EDIT 1 Attempting to follow the advice of #Yves I have created CustomAutorizationFilter in a Filters folder. It doesn't check for any conditions
public class CustomAutorizationFilter : IAuthorizationFilter
{
public void OnAuthorization(Microsoft.AspNet.Mvc.Filters.AuthorizationContext context)
{
//if (...) // Check you conditions here
//{
context.Result = new RedirectToActionResult("ExternalLogin", "Account", null);
//}
}
}
and have edited ConfigureServices as below
services.AddMvc(config =>
{
config.Filters.Add(typeof(Filters.CustomAutorizationFilter));
});
When I run the app locally it no longer goes to the Home page. It returns a blank http://localhost:52711/Account/ExternalLogin
Obviously there is much I do not understand.
Edit 2: Here is the signature of ExternalLogin
// POST: /Account/ExternalLogin
[HttpPost]
[AllowAnonymous]
[ValidateAntiForgeryToken]
public IActionResult ExternalLogin(string provider, string returnUrl = null)
This is how ExternalLogin comes out of the box in the ASP.Net 5 Web App Template.
You can register an IAuthorizationFilter or an IActionFilter implementations to accomplish this. In these filters you can check if the request is trying to access a privileged action, if the user is logged in or have enough permission to do it.
If you are using AutorizeAttribute, I suggest you to use AutorizationFilter.

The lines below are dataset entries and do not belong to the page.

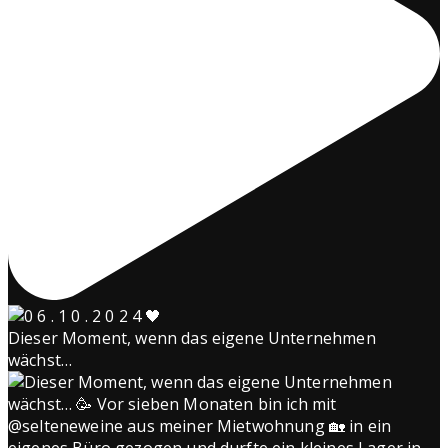
Dieser Moment, wenn das eigene Unternehmen
wächst…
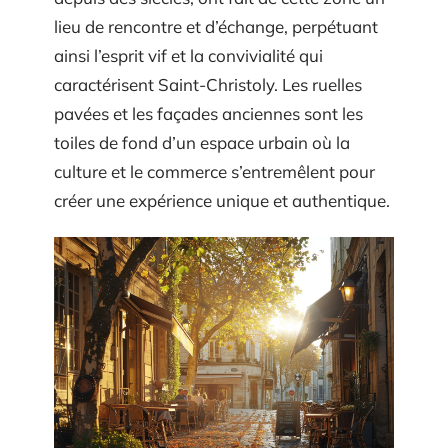
lieu de rencontre et d’échange, perpétuant
ainsi l’esprit vif et la convivialité qui
caractérisent Saint-Christoly. Les ruelles
pavées et les façades anciennes sont les
toiles de fond d’un espace urbain où la
culture et le commerce s’entremêlent pour
créer une expérience unique et authentique.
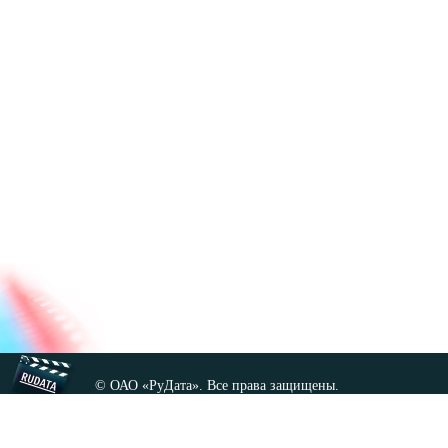
© ОАО «РуДата». Все права защищены.
Копирование любых материалов сайта, кроме GNU FDL,
допускается только с разрешения администрации.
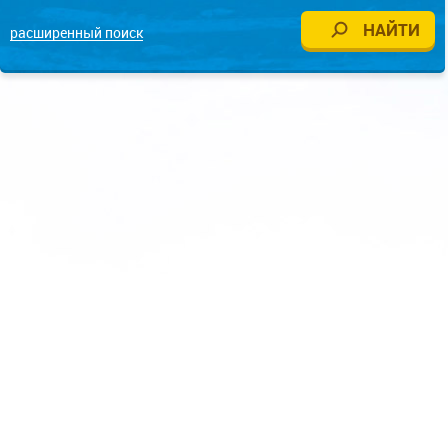
расширенный поиск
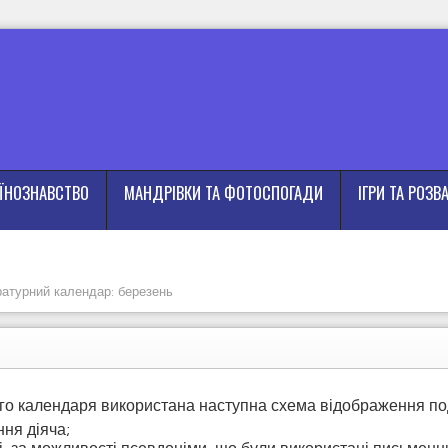
АЇНОЗНАВСТВО
МАНДРІВКИ ТА ФОТОСПОГАДИ
ІГРИ ТА РОЗВ
ратурний календар: березень
го календаря використана наступна схема відображення по
ння діяча;
ві, за можливості псевдоніми, що були використані письменни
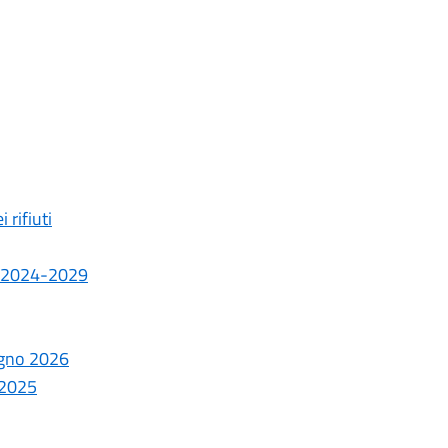
 rifiuti
i - 2024-2029
iugno 2026
 2025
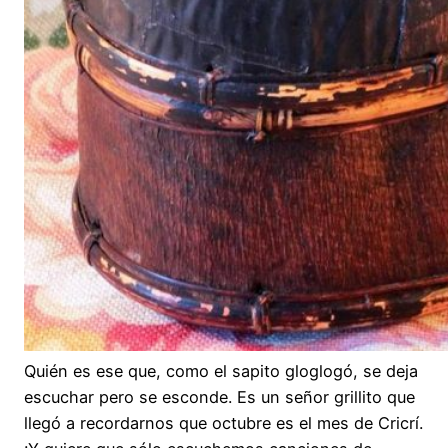
Quién es ese que, como el sapito gloglogó, se deja
escuchar pero se esconde. Es un señor grillito que
llegó a recordarnos que octubre es el mes de Cricrí.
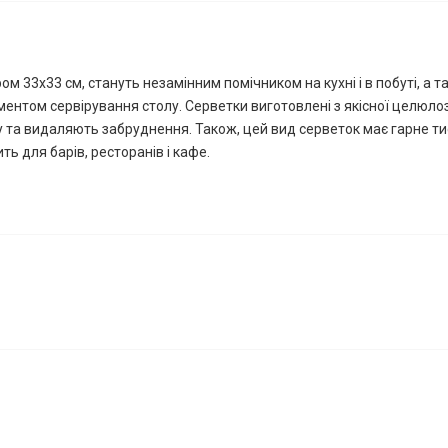
ром 33х33 см, стануть незамінним помічником на кухні і в побуті, а 
ентом сервірування столу. Серветки виготовлені з якісної целюло
 та видаляють забруднення. Також, цей вид серветок має гарне ти
ть для барів, ресторанів і кафе.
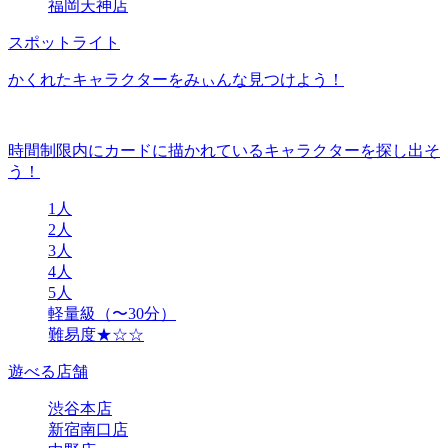
福岡天神店
スポットライト
かくれたキャラクターをみぃんな見つけよう！
時間制限内にカードに描かれているキャラクターを探し出そ
う！
1人
2人
3人
4人
5人
軽量級（〜30分）
難易度★☆☆
遊べる店舗
渋谷本店
新宿南口店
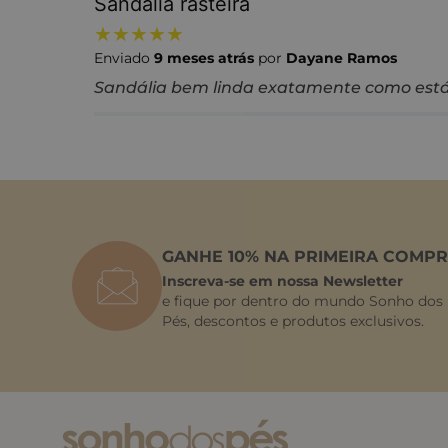
Sandália rasteira
★
★
★
★
★
Enviado
9 meses atrás
por
Dayane Ramos
Sandália bem linda exatamente como está 
GANHE 10% NA PRIMEIRA COMPR
Inscreva-se em nossa Newsletter
e fique por dentro do mundo Sonho dos
Pés, descontos e produtos exclusivos.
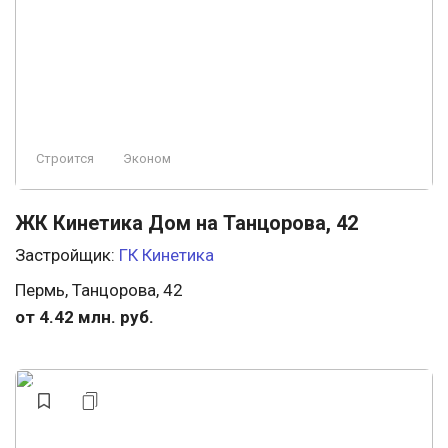
Заморожен
Охрана
Строится, есть сданные
Ландшафтный дизайн
Премиум
Строится
Эконом
Элитный
Пляж
Проект
ЖК Кинетика Дом на Танцорова, 42
Застройщик:
ГК Кинетика
Пермь, Танцорова, 42
от 4.42 млн. руб.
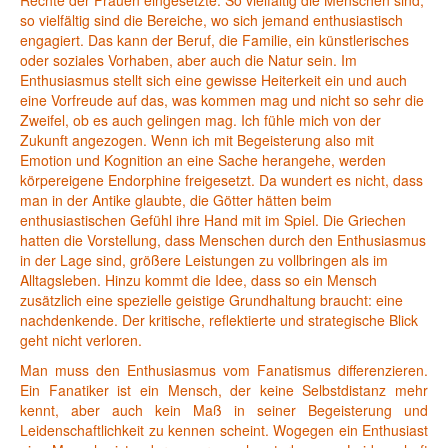
so vielfältig sind die Bereiche, wo sich jemand enthusiastisch
engagiert. Das kann der Beruf, die Familie, ein künstlerisches
oder soziales Vorhaben, aber auch die Natur sein. Im
Enthusiasmus stellt sich eine gewisse Heiterkeit ein und auch
eine Vorfreude auf das, was kommen mag und nicht so sehr die
Zweifel, ob es auch gelingen mag. Ich fühle mich von der
Zukunft angezogen. Wenn ich mit Begeisterung also mit
Emotion und Kognition an eine Sache herangehe, werden
körpereigene Endorphine freigesetzt. Da wundert es nicht, dass
man in der Antike glaubte, die Götter hätten beim
enthusiastischen Gefühl ihre Hand mit im Spiel. Die Griechen
hatten die Vorstellung, dass Menschen durch den Enthusiasmus
in der Lage sind, größere Leistungen zu vollbringen als im
Alltagsleben. Hinzu kommt die Idee, dass so ein Mensch
zusätzlich eine spezielle geistige Grundhaltung braucht: eine
nachdenkende. Der kritische, reflektierte und strategische Blick
geht nicht verloren.
Man muss den Enthusiasmus vom Fanatismus differenzieren.
Ein Fanatiker ist ein Mensch, der keine Selbstdistanz mehr
kennt, aber auch kein Maß in seiner Begeisterung und
Leidenschaftlichkeit zu kennen scheint. Wogegen ein Enthusiast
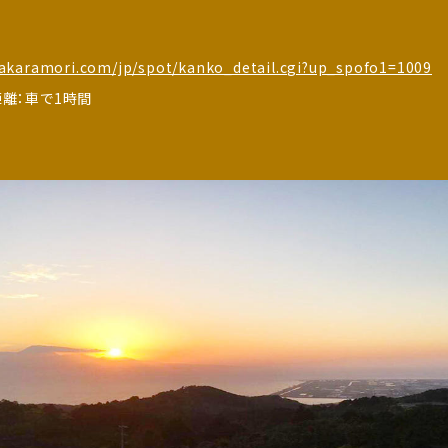
takaramori.com/jp/spot/kanko_detail.cgi?up_spofo1=1009
離：車で1時間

If you go with your own custom attributes, then use ActionFilter.
Here is an example:
MVC calls IAuthorizationFilter.OnAuthorization method before every action execution.
public class CustomAuthorizationFilter : IAuthorizationFilter
{
public void OnAuthorization(Microsoft.AspNet.Mvc.Filters.AuthorizationContext context)
{
if (...) // Check you conditions here
{
context.Result = new RedirectToActionResult("ExternalLogin", "Account", null);
}
}
}
To register this filter, in Startup.cs edit your ConfigureServices method:
services.AddMvc(config =>
{
config.Filters.Add(typeof(CustomAuthorizationFilter ));
});
Or if you wan to use your own attributes you can use ActionFilter's OnActionExecuting method to check if everything is happening as you wish...
As I was unable to get CustomAuthorizationFilter working as suggested by #Yves I have resorted to a nasty hack. I have modified AccountController Login as below
// GET: /Account/Login
[HttpGet]
[AllowAnonymous]
public IActionResult Login(string returnUrl = null)
{
ViewData["ReturnUrl"] = returnUrl;
return RedirectToAction(nameof(ExternalLogin), new { provider = "Microsoft", returnUrl = returnUrl });
//return View();
}
This seems to work but I'd appreciate any feedback or advice if there is a better way.